Convolution and attention

8. A convolutional and attention example

If your dataset consists of a number of variables (e.g. temperature and pressure, so 2 variables) over a 2 dimensional grid, convolutional layers can be used in the encoder/decoder. Here is an example for a grid (y, x) = (32, 64). The dataset would then have a shape of (nbr_of_samples, 32, 64, 2). We will use a stack of 3 convolutional/maxpooling blocks in the encoder (the decoder mirrors the encoder). The first block uses 3 Conv2D layers, the second bock 2 and the third block 1, followed by a MaxPooling2D layer (stack=(3, 2, 1)). The number of filters in the first block is 32, in the second 16 and in the third 8 (stack_filters=(32, 16, 8)). The number of filters in Latent space, before flattening, is 1 (latent_filters=1). This will result in a latent shape (before flattening) of (4, 8, 1).

diresa = build_diresa(input_shape=(32, 64, 2),
                      stack=(3, 2, 1),
                      stack_filters=(32, 16, 8),
                      latent_filters=1,
                      )
diresa.summary(expand_nested=True)

We can add an attention layer after the last convolutional layer in a block, to catch long distance relations. Here we add an attention layer in the second and third block.
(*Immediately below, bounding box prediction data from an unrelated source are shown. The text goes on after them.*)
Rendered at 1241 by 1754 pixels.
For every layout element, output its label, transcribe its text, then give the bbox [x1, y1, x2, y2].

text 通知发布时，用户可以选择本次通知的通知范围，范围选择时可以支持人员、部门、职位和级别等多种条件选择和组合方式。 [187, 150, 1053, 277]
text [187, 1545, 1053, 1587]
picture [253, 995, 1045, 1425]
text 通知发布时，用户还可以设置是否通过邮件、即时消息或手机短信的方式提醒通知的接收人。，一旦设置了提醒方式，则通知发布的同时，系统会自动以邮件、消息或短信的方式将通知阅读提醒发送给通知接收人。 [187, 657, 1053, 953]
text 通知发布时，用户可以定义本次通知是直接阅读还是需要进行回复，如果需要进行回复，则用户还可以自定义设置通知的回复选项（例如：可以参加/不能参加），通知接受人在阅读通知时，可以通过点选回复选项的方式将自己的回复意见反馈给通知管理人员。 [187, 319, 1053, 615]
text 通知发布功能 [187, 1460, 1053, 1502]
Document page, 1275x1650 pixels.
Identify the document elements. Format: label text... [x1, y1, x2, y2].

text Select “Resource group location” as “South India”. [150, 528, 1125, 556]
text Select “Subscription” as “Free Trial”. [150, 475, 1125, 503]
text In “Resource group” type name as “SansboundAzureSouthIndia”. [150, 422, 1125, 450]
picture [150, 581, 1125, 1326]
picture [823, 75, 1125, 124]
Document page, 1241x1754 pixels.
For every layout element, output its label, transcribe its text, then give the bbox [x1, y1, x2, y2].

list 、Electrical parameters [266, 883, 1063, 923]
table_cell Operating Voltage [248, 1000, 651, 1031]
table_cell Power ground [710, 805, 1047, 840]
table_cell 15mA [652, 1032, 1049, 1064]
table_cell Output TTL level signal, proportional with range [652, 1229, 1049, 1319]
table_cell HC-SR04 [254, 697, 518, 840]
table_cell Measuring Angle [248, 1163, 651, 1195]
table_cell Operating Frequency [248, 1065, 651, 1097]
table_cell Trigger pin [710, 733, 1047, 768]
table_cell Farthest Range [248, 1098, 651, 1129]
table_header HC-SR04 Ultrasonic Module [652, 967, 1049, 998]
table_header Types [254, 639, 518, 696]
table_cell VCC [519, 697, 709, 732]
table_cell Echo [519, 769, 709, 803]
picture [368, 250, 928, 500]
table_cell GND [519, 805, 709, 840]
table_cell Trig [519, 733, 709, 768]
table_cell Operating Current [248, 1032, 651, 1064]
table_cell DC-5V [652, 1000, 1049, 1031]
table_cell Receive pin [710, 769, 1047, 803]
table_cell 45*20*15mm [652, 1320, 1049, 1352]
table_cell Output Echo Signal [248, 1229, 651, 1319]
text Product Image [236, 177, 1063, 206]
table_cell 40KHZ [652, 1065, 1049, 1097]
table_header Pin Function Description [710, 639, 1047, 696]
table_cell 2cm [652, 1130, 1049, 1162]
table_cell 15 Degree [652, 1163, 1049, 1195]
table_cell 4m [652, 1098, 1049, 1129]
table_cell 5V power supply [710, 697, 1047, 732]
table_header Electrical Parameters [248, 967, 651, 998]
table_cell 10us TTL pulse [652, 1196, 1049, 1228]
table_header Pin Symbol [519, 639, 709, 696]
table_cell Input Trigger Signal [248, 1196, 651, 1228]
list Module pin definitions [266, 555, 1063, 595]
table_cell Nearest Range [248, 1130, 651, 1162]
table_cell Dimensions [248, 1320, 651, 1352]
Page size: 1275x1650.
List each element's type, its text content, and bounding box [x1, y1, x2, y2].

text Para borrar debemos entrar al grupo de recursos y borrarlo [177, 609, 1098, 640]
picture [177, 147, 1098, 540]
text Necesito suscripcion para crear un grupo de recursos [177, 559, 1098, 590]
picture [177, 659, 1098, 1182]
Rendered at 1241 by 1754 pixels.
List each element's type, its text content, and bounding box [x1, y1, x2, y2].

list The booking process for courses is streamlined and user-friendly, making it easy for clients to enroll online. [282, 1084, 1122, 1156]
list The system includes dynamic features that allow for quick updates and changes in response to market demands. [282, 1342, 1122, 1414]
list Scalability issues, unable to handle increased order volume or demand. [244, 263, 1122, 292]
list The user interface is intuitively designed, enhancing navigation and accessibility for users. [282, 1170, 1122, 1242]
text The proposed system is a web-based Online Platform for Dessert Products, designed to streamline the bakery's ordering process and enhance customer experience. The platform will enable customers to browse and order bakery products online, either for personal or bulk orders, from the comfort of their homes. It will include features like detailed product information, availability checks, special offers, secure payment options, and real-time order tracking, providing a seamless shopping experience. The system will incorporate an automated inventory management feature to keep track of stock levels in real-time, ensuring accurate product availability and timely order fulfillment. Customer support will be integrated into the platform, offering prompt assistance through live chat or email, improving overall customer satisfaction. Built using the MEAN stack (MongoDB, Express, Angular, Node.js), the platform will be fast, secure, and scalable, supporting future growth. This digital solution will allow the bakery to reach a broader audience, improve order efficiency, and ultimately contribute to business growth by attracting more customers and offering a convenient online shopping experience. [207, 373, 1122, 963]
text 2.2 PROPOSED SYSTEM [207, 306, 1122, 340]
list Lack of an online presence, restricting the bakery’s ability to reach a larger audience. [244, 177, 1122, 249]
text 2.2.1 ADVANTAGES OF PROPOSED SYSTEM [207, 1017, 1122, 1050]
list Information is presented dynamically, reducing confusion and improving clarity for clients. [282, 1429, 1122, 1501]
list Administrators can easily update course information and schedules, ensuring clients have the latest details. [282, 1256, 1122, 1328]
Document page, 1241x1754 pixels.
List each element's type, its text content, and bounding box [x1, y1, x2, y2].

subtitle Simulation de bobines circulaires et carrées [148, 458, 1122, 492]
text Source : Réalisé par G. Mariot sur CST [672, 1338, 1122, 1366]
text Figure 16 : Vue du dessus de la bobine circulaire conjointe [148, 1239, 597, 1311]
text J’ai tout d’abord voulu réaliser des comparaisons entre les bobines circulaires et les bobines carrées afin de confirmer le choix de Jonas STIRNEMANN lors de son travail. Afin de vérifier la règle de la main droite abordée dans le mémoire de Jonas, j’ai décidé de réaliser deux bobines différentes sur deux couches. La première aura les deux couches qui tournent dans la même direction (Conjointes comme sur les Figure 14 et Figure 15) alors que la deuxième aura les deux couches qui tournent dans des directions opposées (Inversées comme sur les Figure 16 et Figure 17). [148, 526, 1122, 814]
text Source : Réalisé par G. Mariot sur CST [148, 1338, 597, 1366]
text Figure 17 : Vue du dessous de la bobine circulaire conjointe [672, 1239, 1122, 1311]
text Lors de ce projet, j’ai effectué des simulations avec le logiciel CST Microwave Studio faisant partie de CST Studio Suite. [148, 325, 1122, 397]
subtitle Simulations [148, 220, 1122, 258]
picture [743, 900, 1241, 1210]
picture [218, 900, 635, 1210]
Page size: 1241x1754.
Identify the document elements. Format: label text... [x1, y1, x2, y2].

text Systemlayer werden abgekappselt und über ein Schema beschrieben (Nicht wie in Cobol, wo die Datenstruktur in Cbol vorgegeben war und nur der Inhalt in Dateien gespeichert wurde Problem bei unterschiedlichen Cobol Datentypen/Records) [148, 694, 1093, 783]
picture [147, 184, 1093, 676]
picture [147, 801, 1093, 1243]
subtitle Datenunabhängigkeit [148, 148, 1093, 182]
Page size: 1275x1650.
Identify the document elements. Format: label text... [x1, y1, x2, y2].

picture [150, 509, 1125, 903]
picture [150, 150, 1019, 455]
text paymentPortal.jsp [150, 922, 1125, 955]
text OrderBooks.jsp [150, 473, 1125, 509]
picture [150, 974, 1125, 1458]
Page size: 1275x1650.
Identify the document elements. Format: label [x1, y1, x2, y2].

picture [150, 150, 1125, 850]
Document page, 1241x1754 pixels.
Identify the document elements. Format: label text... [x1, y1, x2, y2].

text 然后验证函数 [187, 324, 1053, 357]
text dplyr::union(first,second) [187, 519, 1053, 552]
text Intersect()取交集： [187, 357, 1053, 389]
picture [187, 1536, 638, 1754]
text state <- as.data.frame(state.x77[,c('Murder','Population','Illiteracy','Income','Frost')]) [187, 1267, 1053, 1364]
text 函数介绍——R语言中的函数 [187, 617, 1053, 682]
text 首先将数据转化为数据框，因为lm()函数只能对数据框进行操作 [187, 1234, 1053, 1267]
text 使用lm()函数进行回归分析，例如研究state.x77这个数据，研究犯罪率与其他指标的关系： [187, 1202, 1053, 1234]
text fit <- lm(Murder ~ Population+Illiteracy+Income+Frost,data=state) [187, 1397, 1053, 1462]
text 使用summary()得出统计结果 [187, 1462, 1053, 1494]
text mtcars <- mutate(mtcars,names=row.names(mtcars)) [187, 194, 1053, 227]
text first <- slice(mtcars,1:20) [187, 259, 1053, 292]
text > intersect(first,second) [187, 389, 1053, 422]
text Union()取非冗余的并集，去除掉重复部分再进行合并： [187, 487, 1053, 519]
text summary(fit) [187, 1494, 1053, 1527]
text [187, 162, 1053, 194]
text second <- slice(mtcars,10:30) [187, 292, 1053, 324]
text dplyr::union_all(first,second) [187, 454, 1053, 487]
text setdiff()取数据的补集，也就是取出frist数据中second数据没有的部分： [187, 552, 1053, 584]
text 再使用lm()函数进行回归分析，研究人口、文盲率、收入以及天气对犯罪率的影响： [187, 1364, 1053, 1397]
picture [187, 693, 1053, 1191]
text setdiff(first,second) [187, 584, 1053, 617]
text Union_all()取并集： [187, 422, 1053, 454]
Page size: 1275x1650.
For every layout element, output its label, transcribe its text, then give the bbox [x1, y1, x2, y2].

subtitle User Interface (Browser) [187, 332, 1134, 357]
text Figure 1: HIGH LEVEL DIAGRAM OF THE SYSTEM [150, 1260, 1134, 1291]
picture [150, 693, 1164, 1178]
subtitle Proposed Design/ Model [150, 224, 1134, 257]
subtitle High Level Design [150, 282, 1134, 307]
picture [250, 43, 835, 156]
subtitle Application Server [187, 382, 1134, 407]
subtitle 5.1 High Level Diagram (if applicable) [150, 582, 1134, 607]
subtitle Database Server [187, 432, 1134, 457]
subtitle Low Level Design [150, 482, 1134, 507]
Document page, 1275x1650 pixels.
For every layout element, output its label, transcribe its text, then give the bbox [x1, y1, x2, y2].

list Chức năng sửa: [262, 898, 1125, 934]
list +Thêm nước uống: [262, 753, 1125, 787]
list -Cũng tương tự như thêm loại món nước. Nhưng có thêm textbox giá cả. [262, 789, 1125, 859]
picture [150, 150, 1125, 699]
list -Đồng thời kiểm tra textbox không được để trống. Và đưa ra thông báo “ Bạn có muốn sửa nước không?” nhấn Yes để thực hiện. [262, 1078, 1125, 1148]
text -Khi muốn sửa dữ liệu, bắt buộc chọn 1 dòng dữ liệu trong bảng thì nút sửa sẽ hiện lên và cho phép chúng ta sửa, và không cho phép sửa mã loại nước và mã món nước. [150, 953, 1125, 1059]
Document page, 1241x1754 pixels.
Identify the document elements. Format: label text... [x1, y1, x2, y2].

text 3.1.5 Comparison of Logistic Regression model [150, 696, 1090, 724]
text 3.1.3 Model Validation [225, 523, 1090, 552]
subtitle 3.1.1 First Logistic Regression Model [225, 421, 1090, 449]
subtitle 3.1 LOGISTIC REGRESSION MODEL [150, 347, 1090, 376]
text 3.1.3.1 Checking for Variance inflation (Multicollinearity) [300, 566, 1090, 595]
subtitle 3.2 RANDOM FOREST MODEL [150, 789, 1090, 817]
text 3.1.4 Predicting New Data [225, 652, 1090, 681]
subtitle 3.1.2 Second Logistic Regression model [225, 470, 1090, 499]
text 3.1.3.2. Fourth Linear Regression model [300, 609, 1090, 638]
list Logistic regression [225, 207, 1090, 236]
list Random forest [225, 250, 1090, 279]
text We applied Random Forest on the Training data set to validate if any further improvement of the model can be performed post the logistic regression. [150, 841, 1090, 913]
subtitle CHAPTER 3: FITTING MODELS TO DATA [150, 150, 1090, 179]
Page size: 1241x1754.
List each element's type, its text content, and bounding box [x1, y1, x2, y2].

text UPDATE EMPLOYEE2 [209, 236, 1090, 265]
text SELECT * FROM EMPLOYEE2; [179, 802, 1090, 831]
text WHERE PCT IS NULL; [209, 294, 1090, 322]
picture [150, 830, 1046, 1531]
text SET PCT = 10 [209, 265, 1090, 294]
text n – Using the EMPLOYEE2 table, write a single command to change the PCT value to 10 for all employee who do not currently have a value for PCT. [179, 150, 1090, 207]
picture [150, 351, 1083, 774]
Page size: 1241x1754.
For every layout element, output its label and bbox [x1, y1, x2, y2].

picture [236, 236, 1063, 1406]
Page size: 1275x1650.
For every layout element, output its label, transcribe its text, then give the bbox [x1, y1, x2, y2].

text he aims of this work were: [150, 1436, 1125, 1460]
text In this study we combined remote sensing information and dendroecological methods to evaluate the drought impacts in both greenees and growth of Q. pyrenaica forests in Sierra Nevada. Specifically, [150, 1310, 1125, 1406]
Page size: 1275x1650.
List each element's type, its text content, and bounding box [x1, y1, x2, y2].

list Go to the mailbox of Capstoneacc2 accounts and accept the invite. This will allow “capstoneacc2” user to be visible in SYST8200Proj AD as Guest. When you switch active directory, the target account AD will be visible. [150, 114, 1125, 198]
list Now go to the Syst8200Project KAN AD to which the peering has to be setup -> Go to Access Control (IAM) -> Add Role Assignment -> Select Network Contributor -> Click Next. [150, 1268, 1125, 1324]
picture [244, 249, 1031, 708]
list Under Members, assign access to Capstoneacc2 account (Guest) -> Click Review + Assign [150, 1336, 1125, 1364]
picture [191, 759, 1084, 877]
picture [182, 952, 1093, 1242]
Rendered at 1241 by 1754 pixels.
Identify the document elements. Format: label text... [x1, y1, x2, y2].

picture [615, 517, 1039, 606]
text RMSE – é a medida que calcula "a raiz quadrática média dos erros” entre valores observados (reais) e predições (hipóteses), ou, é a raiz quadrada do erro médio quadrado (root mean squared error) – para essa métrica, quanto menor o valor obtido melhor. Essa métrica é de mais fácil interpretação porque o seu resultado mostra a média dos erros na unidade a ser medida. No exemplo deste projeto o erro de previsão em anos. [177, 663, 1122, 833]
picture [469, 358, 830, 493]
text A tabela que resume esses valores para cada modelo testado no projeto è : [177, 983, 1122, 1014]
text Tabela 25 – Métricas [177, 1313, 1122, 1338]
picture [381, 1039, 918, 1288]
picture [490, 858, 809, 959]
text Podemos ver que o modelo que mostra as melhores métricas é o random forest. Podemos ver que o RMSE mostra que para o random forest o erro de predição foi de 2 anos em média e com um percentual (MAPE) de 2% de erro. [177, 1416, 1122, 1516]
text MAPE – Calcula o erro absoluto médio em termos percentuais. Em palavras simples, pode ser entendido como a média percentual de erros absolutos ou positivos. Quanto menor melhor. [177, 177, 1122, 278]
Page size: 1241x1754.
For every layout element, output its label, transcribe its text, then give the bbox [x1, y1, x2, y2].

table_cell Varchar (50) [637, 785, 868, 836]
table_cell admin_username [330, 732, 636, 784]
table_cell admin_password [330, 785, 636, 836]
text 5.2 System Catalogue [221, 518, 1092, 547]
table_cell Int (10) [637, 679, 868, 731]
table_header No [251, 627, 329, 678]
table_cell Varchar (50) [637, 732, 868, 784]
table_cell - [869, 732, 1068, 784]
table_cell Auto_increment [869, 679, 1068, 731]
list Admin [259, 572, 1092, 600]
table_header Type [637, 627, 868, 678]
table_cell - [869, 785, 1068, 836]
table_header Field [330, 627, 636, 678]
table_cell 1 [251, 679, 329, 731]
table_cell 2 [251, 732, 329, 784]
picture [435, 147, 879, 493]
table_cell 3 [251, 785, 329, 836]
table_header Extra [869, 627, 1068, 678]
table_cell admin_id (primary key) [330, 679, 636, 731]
After the convolutional/attention blocks, 2 dense layers are added, bringing the dimension of the latent space to 10.

diresa = build_diresa(input_shape=(32, 64, 2),
                      stack=(3, 2, 1),
                      stack_filters=(32, 16, 8),
                      attention=(False, True, True),
                      dense_units=(30, 10),
                      )
diresa.summary(expand_nested=True)